До вокзала мы доехали за две минуты. Еще осталось время выпить пива на перроне.

Состав подали в пять утра. Пассажиры, зевая, доставали билеты и ныряли в вагон.

Сонная проводница куталась в тулупчик.

– Что ли, оба едете? – Она с неодобрением покосилась на наши бутылки с пивом – «на посошок».

– Один, один держу свой путь! – трагически ответствовал Дмитрий.

– Ну так давай полезай в вагон. А то сейчас закрою.

Мы не стали с ней спорить. Обнялись на прощанье. Димка запрыгнул в вагон. Потом мы чокались через пыльное стекло бутылками с пивом.

На Москву надвигалось утро.

Рассвет принес с собой запах лета. Под бодрый пересвист воробьев я чувствовал себя сильным и всемогущим. Хотелось улыбнуться усталой торговке пирожками, похлопать по плечу усача-носильщика и приласкать румяную стрелочницу. Я не спеша шел по перрону и улыбался. В ответ улыбок, правда, не получал. Вокзальная публика косилась на мою довольную физию весьма неодобрительно.

Метро еще не открылось. Я произвел ревизию бумажника. Вздохнул – покутили мы хорошо. Принялся шарить по карманам и едва набрал рублей тридцать. Вчера до вокзала меня довезли за восемьдесят. А сейчас, тем более по утрянке, мне уж точно ничего не светило. Ждать, пока начнут пускать в метро, не хотелось. Я решил пройтись пешком. Дойду до Таганки – а там и шесть часов, можно ехать.

Я вышел на Садовое. Шагалось легко. Робкий рассвет плавно превращался в день. Он обещал быть опять не по-весеннему жарким. Мимо промчалась поливалка. Забрызгала мне кроссовки. Я хотел было разозлиться, показать ей кое-что вслед, но передумал. Слишком безоблачно на душе.

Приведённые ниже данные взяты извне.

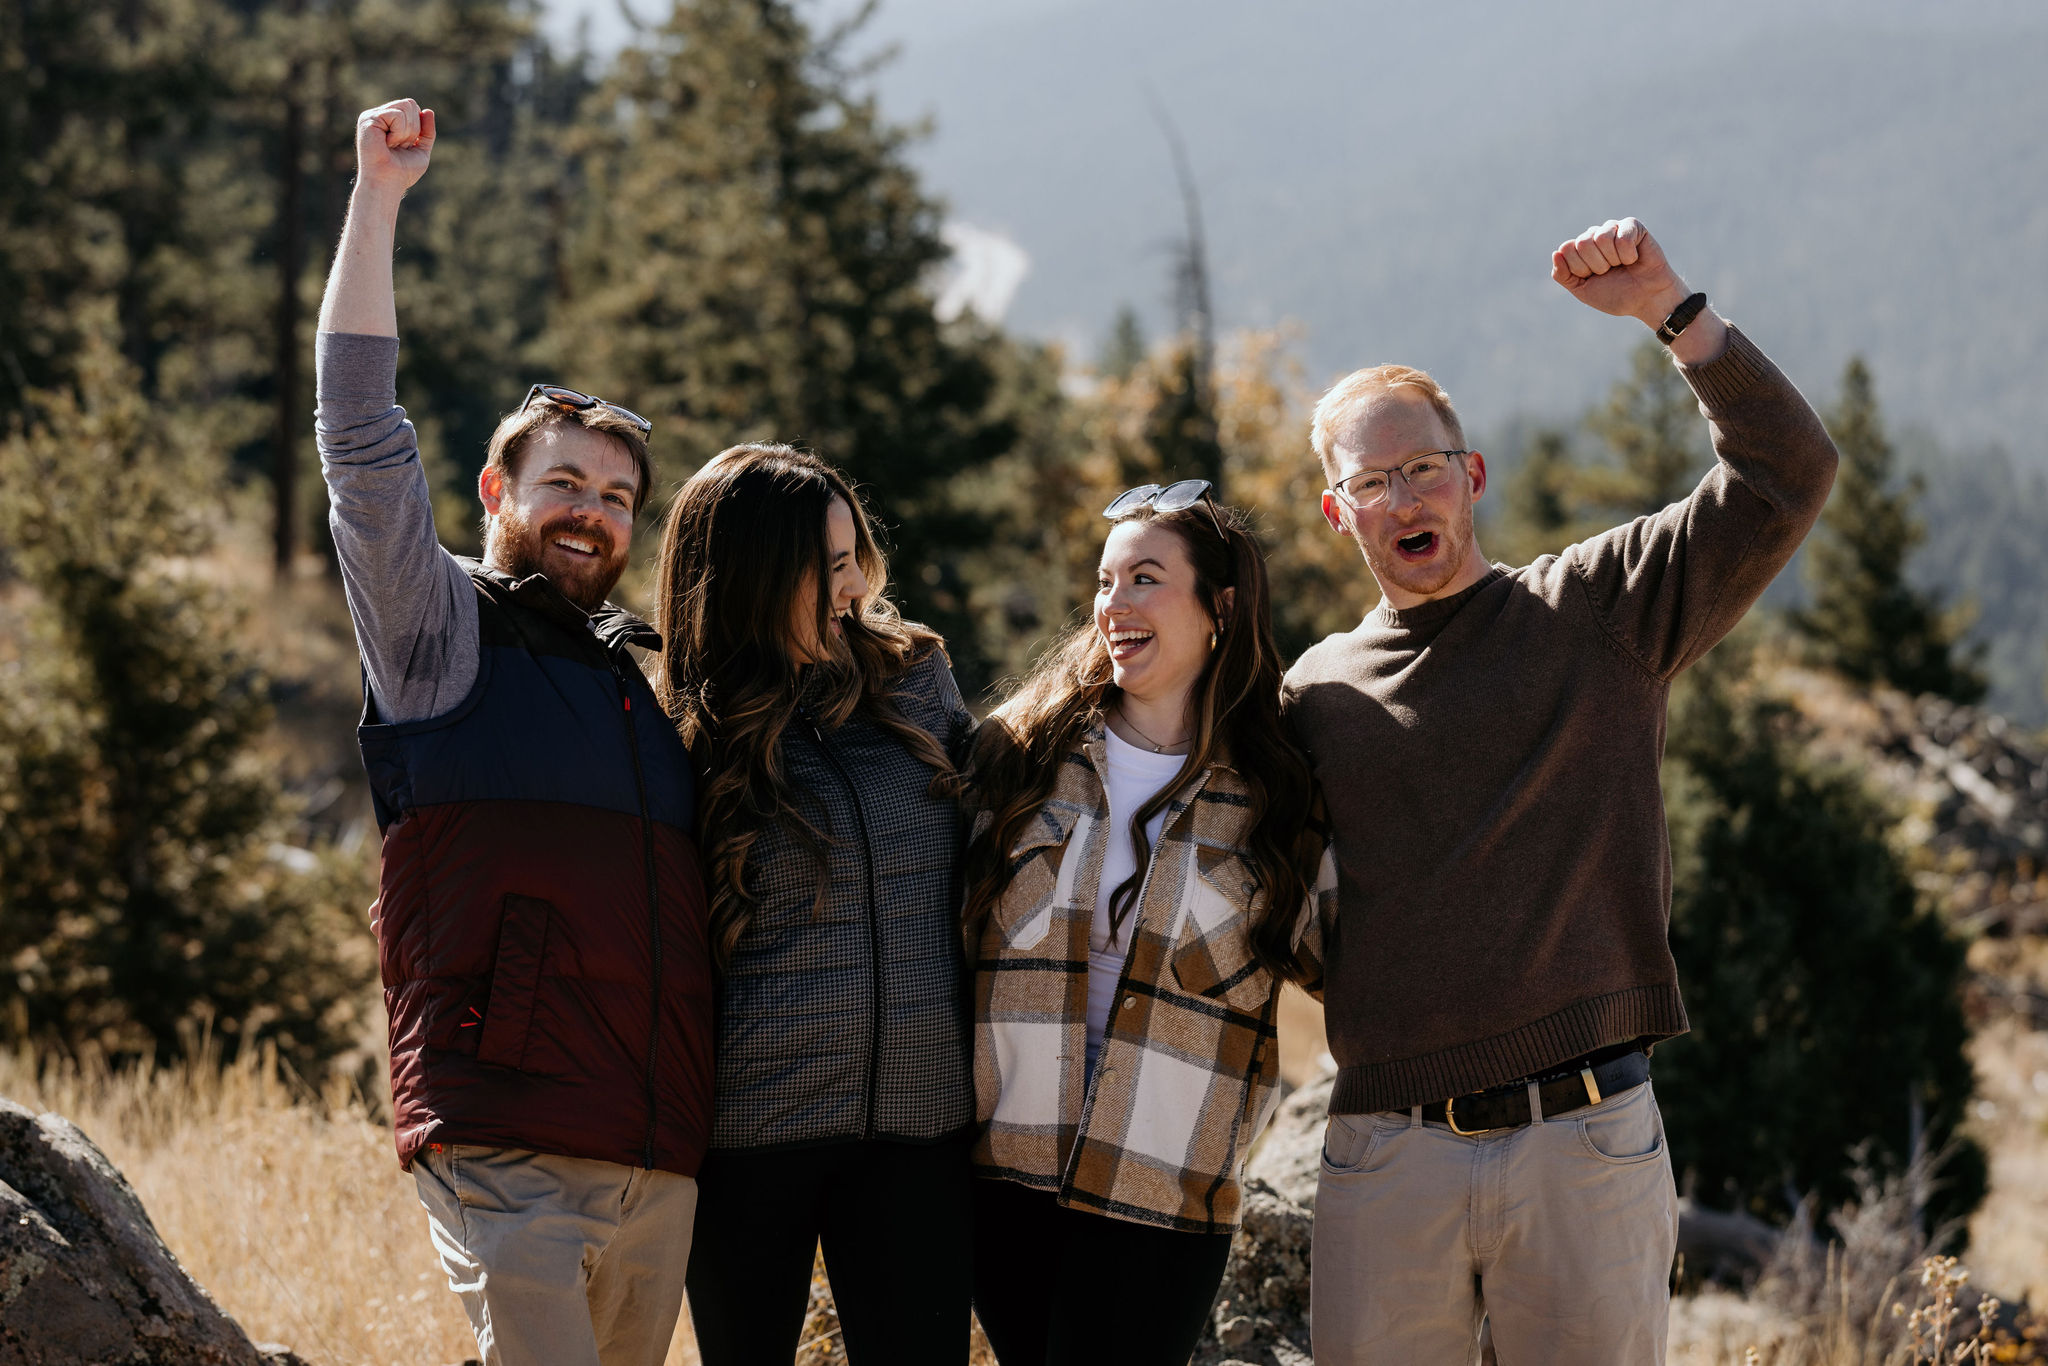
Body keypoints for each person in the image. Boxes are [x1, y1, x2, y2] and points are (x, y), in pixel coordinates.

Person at [1284, 217, 1840, 1364]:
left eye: (1423, 467)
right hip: (1385, 1155)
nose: (1402, 498)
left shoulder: (1594, 610)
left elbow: (1788, 476)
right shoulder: (1311, 694)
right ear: (1337, 512)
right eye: (1371, 480)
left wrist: (1673, 317)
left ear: (1469, 475)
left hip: (1583, 1136)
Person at [314, 98, 713, 1366]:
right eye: (562, 484)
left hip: (655, 1155)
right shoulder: (437, 624)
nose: (590, 514)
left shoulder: (637, 690)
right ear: (497, 491)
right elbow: (359, 438)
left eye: (613, 497)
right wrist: (377, 198)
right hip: (509, 1150)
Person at [960, 482, 1336, 1366]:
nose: (1113, 605)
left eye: (1146, 579)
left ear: (1222, 607)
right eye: (1104, 581)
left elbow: (1342, 963)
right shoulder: (1020, 756)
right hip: (1007, 1169)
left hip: (1167, 1188)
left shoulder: (1278, 794)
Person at [652, 444, 978, 1366]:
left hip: (921, 1124)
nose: (853, 587)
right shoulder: (691, 729)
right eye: (825, 567)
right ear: (754, 577)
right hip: (750, 1136)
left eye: (854, 558)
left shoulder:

У поливалки зажглись тормозные огни. Машина остановилась. Из кабины выглянул толстячок в униформе:

– Эй, парень, я чего, облил тебя?

– Да ладно, подумаешь, фигня, – великодушно простил его я.

– А ехать куда?

– В Новогиреево.

– Денег нет?

Я честно признался:

– Есть. Тридцать рублей семьдесят копеек.

– В Новогиреево, говоришь… Ладно, запрыгивай. Шоссе Энтузиастов по дороге польем. Давай сюда свой тридцатник.

…Поливалка доставила меня почти до дому, до поворота на Металлозаводскую. Пока мы ехали, рассвет перешел в сочное весеннее утро. Я не спеша двигался к дому, а навстречу, в сторону метро, уже спешили хмурые и сонные москвичи. Видок у них был – будто вот-вот дадут в морду. Понять их можно. Более того: я их очень даже хорошо понимал. Еще бы: ты, невыспатый, чухаешь к станку, а тут тебе навстречу идет веселый хлыщ (то есть я), явно прокутивший ночь напролет, готовый забыться в сладком алкогольном сне.

Пока поливалка мчала меня к дому, в голове уже сложился преподробнейший план третьей главы. Может, и спать не ложиться? Сразу взяться за перо – за ноутбук, то бишь? Тем более – я чертыхнулся про себя – что я обещал соседу посмотреть его ручник. На десять утра, кажется, мы стрелку забивали? Рановато будет.

На входе во двор я чудом увернулся от пожарной машины, выезжавшей на полной скорости. Отпрыгнул, подвернул ногу, показал пожарным средний палец правой руки. В ответ машина нахально гуднула и умчалась. «Пожар, что ли, был?» Я ускорил шаг и принюхался. Но пахло только молодой травой и свежим бельем (безбалконные соседи сушили его прямо во дворе). Следов разрушений не наблюдалось. Я поднялся на свой третий этаж и обомлел. Из-за двери в мою квартиру неслась громовая музыка. «Гибралтар! Лабрадор!» – кричал Бутусов. И мерный стук барабанов. Боже правый, квартира ожила.

Что за черт! Гости? Но ключ я вроде никому не давал. Хозяйка заявилась? И слушает в шесть утра Бутусова?